The author was taught that “you don’t tell your secrets to strangers — certainly not secrets that expose error, weakness, failure.” In her family, and in black families like hers, the strictly observed motto was “Achievement. Invulnerability. Comportment.”
A disinclination to probe unhappy memories is a complicated thing for a memoirist to admit. It suggests we may be in for a spiritless teatime of polite talk and cucumber sandwiches.
Yet power dwells in the restraint of “Negroland.” Ms. Jefferson gets a lot said about her life, the insults she has weathered, her insecurities, even her suicidal impulses. There’s sinew and grace in the way she plays with memory, dodging here and burning there, like a photographer in a darkroom.
This book runs on several rails at once. In part it’s a history of the upper strata of black society in America. Ms. Jefferson attends to its manners and mores and central figures, and traces its shifting names, which include “the colored elite,” “the colored 400” and “the blue vein society.”
She has her own term for this elite, at least as regards her generation. (The author was born in 1947.) “I call it Negroland because I still find ‘Negro’ a word of wonder, glorious and terrible,” she writes. “A word for runaway slave posters and civil rights proclamations.”
It was a word that dominated her childhood. “I lived with its meanings and intimations,” she says, “for so long.”
In part it’s also her own story, and a primer on being what she calls a “Good Negro Girl” in the 1940s, ’50s and early ’60s.

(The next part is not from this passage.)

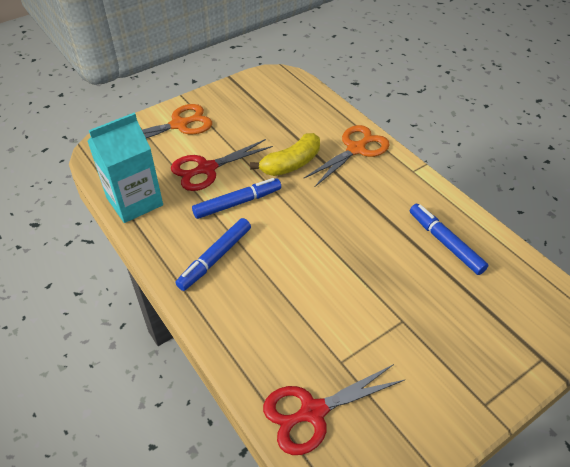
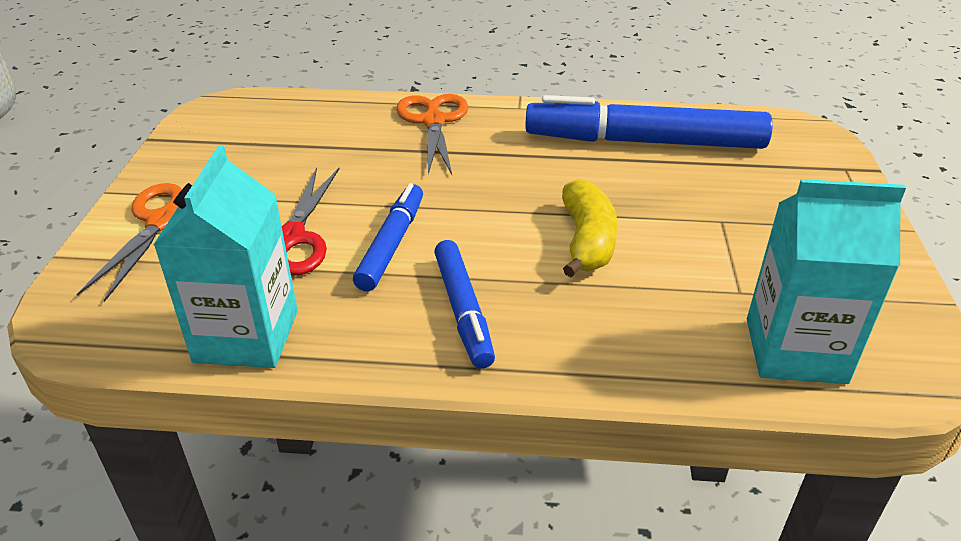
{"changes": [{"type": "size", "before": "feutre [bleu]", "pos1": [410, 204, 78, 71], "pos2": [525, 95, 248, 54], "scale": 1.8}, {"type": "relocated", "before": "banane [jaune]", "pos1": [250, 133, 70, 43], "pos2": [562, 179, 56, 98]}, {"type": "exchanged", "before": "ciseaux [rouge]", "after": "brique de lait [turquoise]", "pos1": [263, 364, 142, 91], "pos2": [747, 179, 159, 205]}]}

This meant mastering a “rigorous vocabulary of femininity” that Ms. Jefferson recounts in full.
“Gloves, handkerchiefs, pocketbooks for each occasion,” she writes. “Good diction for all occasions; skin care (no ashy knees or elbows); hair cultivation (a ceaseless round of treatments to eradicate the bushy and nappy). Manners to please grandparents and quell the doubts of any white strangers loitering to observe your behavior in schools, stores and restaurants.”